Remarque : Les volontaires devaient former des bataillons de 500 à 800 hommes commandés chacun par 1 colonel et 2 lieutenants colonels. Tous les officiers devaient être élus par les volontaires.
Chaque garde national recevait une solde de 15 sous[9] par jour. Le caporal et le tambour, une solde et demie; le fourrier et le sergent, 2 soldes; le sous-lieutenant 3 soldes; le lieutenant 4 soldes; le capitaine 5 soldes; le lieutenant-colonel 6 soldes et le colonel 7 soldes.


- Le 1er octobre 1791, il est détaché Lieutenant-colonel en second du 1er bataillon de Loir-et-Cher (voir ci-dessus), régiment formé le 30 septembre, mais il ne restera pas longtemps dans ce corps, car :

- Le 30 novembre 1791, il est nommé Capitaine au 73ème régiment, soit une semaine avant son départ, le 8 décembre, du port de Lorient pour St-Domingue, afin de participer avec son bataillon de 450 hommes à la répression de la « révolte des nègres » qui a commencé la même année, en août.


La 2ème partie de cet article concernera la « révolte des nègres » à St-Domingue et le sort de J-F P.

[1] Ouvrier n'ayant que ses bras pour gagner sa vie.
[2] Antoine PAUZAT mourut à Castelnaudary le 7 septembre 1677
[3] Sans doute pour les mêmes raisons, Henri PAUZAT (n°1361), l’un de ses cousins, né la même année que lui à Castelnaudary, s’expatria à Marseille vers 1770 où il devint pêcheur puis patron de ponton.
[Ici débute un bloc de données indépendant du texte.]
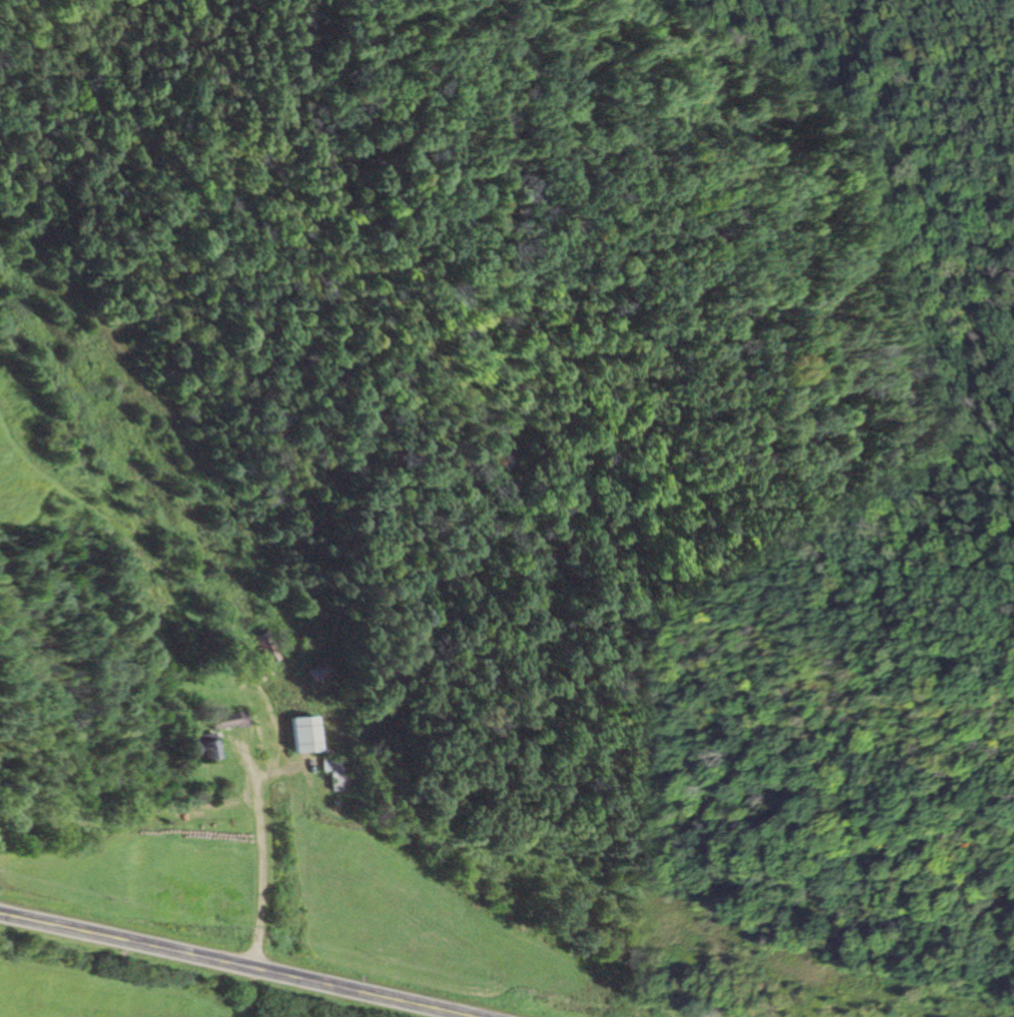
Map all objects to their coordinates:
building: (265, 646)
building: (222, 719)
building: (298, 733)
building: (195, 746)
building: (331, 771)
road: (225, 965)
Le fils d’un autre cousin, Barthélémy PAUZAT (n°1448), partit lui aussi Outre-mer, sans doute militaire comme lui et « fut tué par les nègres en Martinique » vers 1790/1791, à l’âge de 20 ans.
[4] La bataille de Minorque ou de Port Mahon est un affrontement naval et terrestre qui a lieu en mai et juin 1756 au début de la guerre de Sept Ans. Cette bataille oppose la France et l'Angleterre pour le contrôle de l'île de Minorque en Méditerranée occidentale.
[5] À moins qu’il est fait partie du contingent resté sur l’île jusqu’en janvier 1763, date du traité de Paris où la France la restitua à la Grande-Bretagne, ce qui semble peu probable.
[6] La bataille de Krefeld eut lieu le 23 juin 1758, pendant la guerre de Sept Ans, entre les troupes hanovriennes et les troupes françaises.
[7] Cependant, on ignore aussi s’il est resté en Allemagne, comme un certain nombre de volontaires du régiment.
[8] L’ordre royal et militaire de Saint-Louis est un ordre honorifique français créé par un édit de Louis XIV du 5 avril 1693 pour récompenser les officiers les plus valeureux. Le bénéficiaire devait être catholique et avoir servi plus de dix ans comme officier, mais pas obligatoirement noble.
[9] Vingt sous faisaient une livre (ou franc), vingt-quatre livres faisaient un louis d’or. En tant que Capitaine, J-F P devait toucher environ 4,7 louis d’or par mois.